Prior to the pandemic, the state began to recoup Medicaid money but then when the pandemic started, everything stopped, repaying that stopped. Within the last couple of weeks, the state announced they’re going to recoup everything, all Medicaid dollars that were given in 2016 and 2017 that were in essence overpayments. They gave us an approximate amount, and it may have been higher or lower. We’re underpaid by so much. Our Medicaid rate currently is $255 a day and our cost currently is $411. It’s not like we have money in the bank somewhere that we’ve been holding to pay back. For Linn Health and Rehab, it’s over $700,000 that the state has said they want back.

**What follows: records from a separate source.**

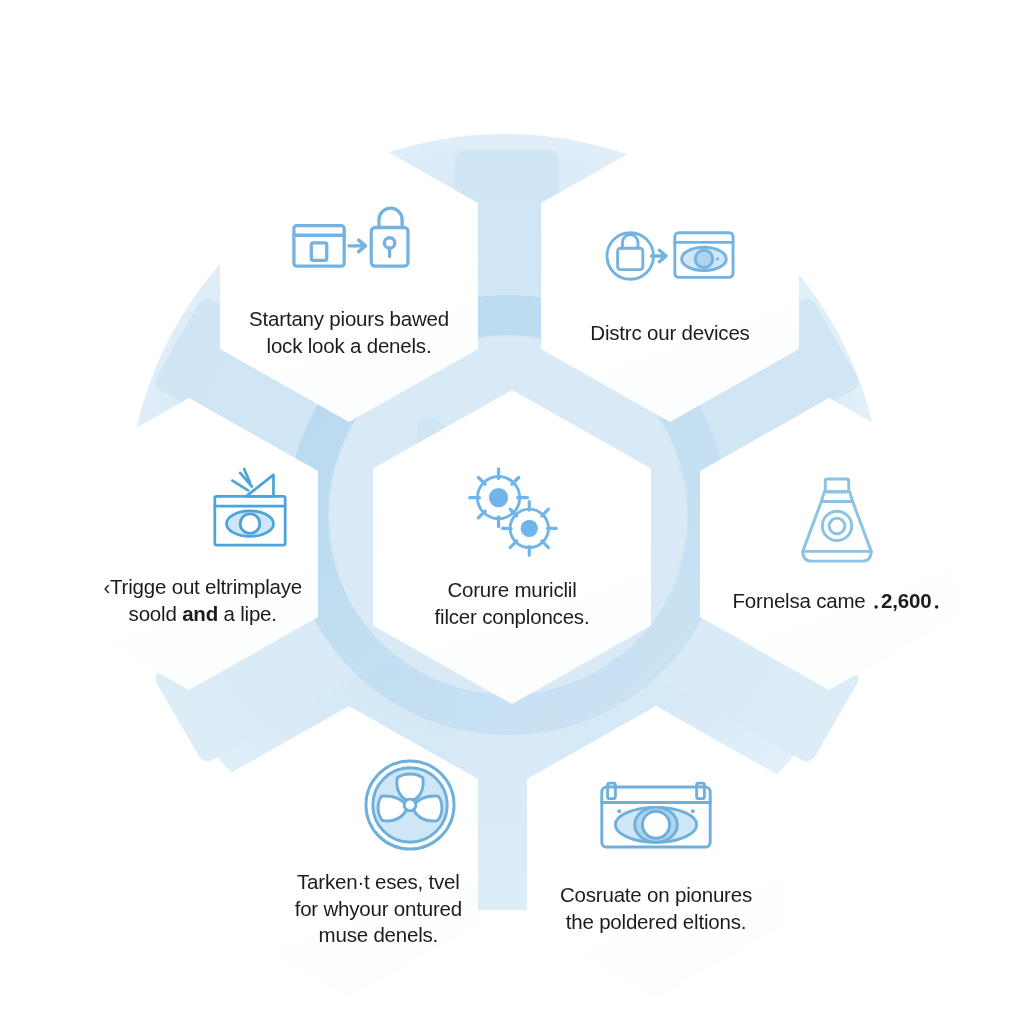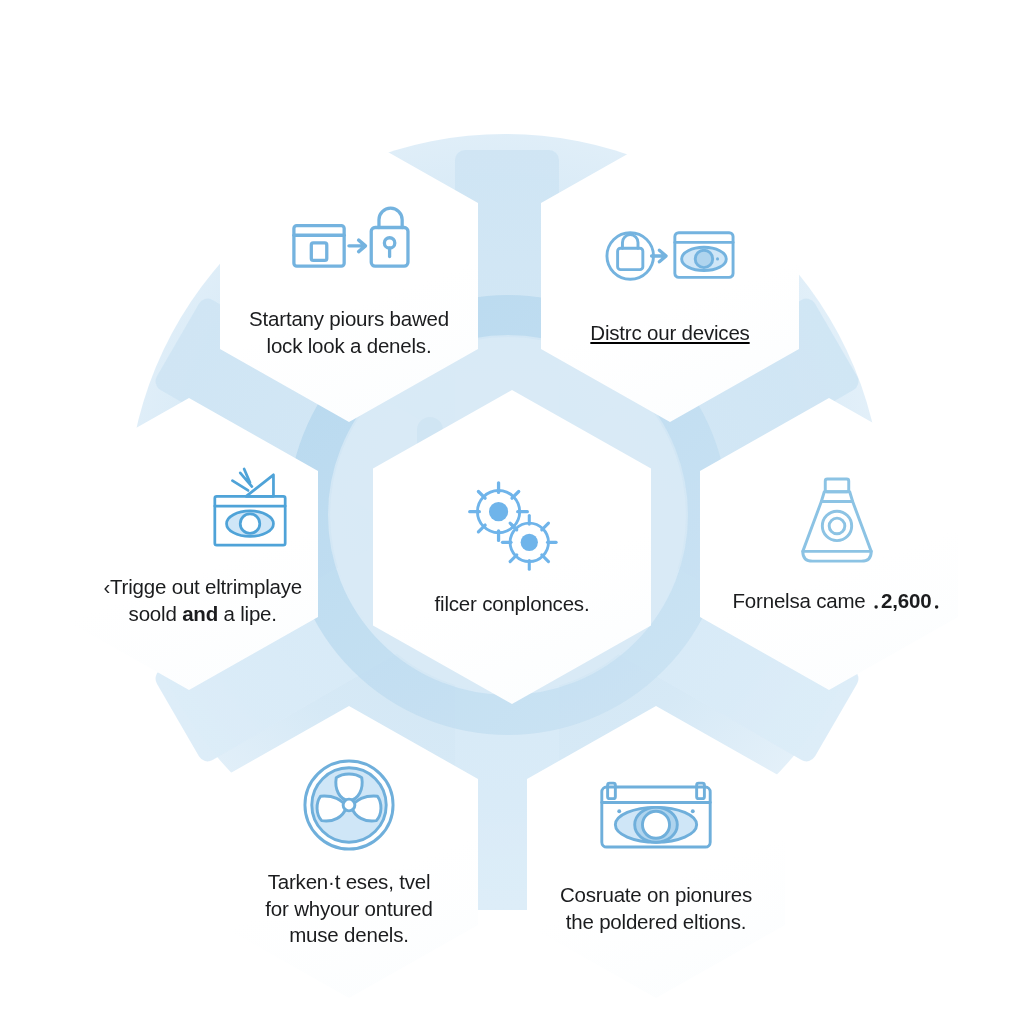--- a/index.html
+++ b/index.html
@@ -76,7 +76,7 @@
 
   
   #hex-top-left     { left: 220px; top: 130px;  }
-  #hex-top-right    { left: 541px; top: 130px; text-decoration: underline;  }
+  #hex-top-right    { left: 541px; top: 130px;  }
   #hex-mid-left     { left: 60px;  top: 398px; align-items: flex-end;  }
   #hex-center       { left: 373px; top: 390px;  }
   #hex-mid-right    { left: 700px; top: 398px; padding-left: 32px;  }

We’re planning to meet with them to work out some terms for a hardship. To me, it shows how completely tone deaf the state is at this point that they’ve been underpaying us for more than a dozen years, underfunding us.

How does the situation in Rhode Island compare to wider funding challenges for the skilled nursing space?

We don’t have a good payment mechanism for long term care. We’ve never addressed that at the federal level. State Medicaid systems are setting the rules and in the United States we have at least 51 different Medicaid systems – California has two different Medicaid systems, depending on where in the state you’re located.

Everyone has different rules, which when you think about it, it’s not doesn’t make sense to do it this way. But this is how it has evolved in this country.

It’s not just inadequate Medicaid, right? Medicare, especially the shift to Medicare Advantage, has played a role in funding challenges.

This is a huge issue – Medicare Advantage has basically replaced Medicare Part A [Fee-for-Service Medicare] for people who need care in nursing homes. We have zero Medicare Part A in the building. Anyone who is here for short term rehab right now is on Medicare Advantage. Medicare Advantage rates are considerably lower than Medicare Part A. The rates are somewhat regional, but I’ll tell you that the average rate for us is just under $700 a day for Medicare Part A. Medicare Advantage, for the same care, pays us between $379 and $490 a day.

The largest Medicare Advantage provider in Rhode Island, they have not increased their rate in 12 years, they’re still paying us this rate from 12 years ago. They haven’t increased it. Just as Medicaid is underfunding, Medicare used to be the thing that subsidized the losses in Medicaid, and now that subsidy has been drastically cut. There’s about a 50% penetration of Medicare Advantage [nationally] and in Rhode Island, it’s 60%. It’s even more here.

Any other thoughts on how inadequate funding has affected ownership, or business structure?

Everyone’s struggling financially, and the for-profit corporations are buying. Here in Rhode Island, in the last dozen years or so we’ve gone from a state where there were only two companies from out of state that owned nursing homes in Rhode Island. Now, more than 60% of the nursing homes in the state of Rhode Island are owned by out of state for-profit corporations.

This is a huge trend here in Rhode Island and across the country.

I think that that trend is going to continue, where small, not-for-profits, and independent owners are just going to be swallowed up by the for-profit out of state corporations. The government is playing a role in this … pushing more regulations, more inspections, more fines. It’s aimed at the bad actors, but all of us ended up paying the price for more inspections, more regulation.